PH cargo ship launches non-stop voyage to US West Coast; easing of trade burdens amid pandemic eyed

Published September 24, 2021, 4:07 PM

by Roy Mabasa

Cargo ship MV Iris Paoay has recently made history for becoming the first Philippine flag container vessel to sail nonstop between Manila and the United States in decades, a project expected to reduce shipping time and ease traders’ burdens amid the COVID-19 pandemic.

United States Agency for International Development (USAID)

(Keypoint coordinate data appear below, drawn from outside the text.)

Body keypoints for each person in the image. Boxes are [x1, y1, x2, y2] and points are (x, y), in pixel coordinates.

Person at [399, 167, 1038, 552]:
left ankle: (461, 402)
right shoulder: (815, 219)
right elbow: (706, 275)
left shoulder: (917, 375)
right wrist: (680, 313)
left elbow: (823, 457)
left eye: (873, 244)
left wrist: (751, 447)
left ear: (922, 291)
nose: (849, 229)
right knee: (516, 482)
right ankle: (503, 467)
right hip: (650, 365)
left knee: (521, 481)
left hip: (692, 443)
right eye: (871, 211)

US Agency for International Development (USAID) Acting Mission Director Sean Callahan joined Trade and Industry Secretary Ramon Lopez, Manila Mayor Francisco “Isko Moreno” Domagoso, Royal Cargo Chairman Michael Kurt Raeuber, and other government and private sector partners for the maiden voyage of MV Iris Paoay on September 20.

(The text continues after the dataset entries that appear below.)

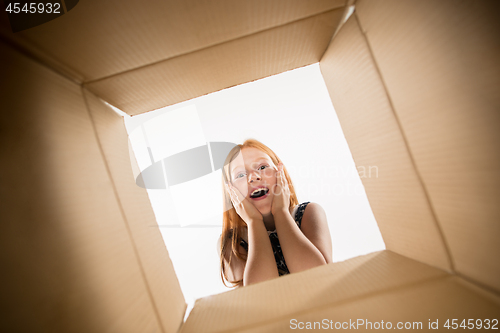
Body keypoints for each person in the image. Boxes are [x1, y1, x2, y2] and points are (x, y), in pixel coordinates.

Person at [218, 139, 332, 287]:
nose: (254, 177)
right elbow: (260, 297)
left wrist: (281, 212)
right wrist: (254, 222)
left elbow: (318, 278)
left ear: (280, 173)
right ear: (231, 192)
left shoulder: (309, 213)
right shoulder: (231, 242)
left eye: (262, 166)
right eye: (240, 175)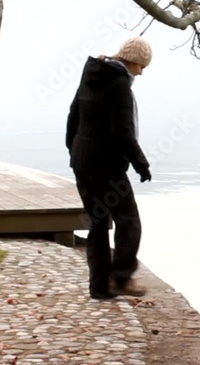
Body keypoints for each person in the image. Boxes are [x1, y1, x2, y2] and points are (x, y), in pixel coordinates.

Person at [66, 36, 153, 299]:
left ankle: (99, 287)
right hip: (106, 166)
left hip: (83, 162)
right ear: (133, 61)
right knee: (129, 222)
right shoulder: (119, 84)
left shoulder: (92, 74)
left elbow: (74, 114)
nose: (143, 72)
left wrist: (74, 150)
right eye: (142, 66)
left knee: (98, 223)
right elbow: (123, 132)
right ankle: (122, 277)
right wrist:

The USAID, through the Regulatory Reform Support Program for National Development (RESPOND) project, worked with the Export Development Council (EDC) and the University of the Philippines Public Administration Foundation to organize a series of high-level discussions to find solutions to the Philippines’ high international shipping costs and inadequate vessel space, and the nonstop service was identified as one of the solutions.

USAID and other stakeholders partnered with the Royal Cargo and its subsidiary Iris Logistics to launch the first nonstop Philippine shipping service between the Philippines and the US mainland in decades.

In a statement, Callahan said the USAID is proud to be part of the momentous occasion, an excellent way to mark the agency’s 60th year in the Philippines, and at the same time, the 75th anniversary of the establishment of the diplomatic relations between the two countries.

“We hope to foster an enabling environment for local business and to build the capacity of enterprises,” the USAID’s acting director added.

MV Iris Paoay will be the first Philippine flag container vessel to sail nonstop from the Philippines to the U.S. West Coast and back.

The shipping service is expected to increase the overall exchange of goods, especially highly perishable agricultural products, and enhance food security through on-time delivery of shipments.

Dr. Henry Basilio, Chairman of the EDC Networking Committee on Transport and Logistics, said the initiative has inspired other local shipping lines to also consider providing regional (intra-Asian) and trans-Pacific shipping services.

The Philippines is the US’ ninth largest export market for agricultural and related products, and the US, on the other hand, is the second-largest customer of Philippine agricultural and related exports. Two-way trade between the two countries amounted to $4.3 billion in 2020.

For the past six decades, USAID has partnered with the Philippine government and local organizations on development-oriented projects, investing around P257 billion ($5.1 billion) to support the country since 1961.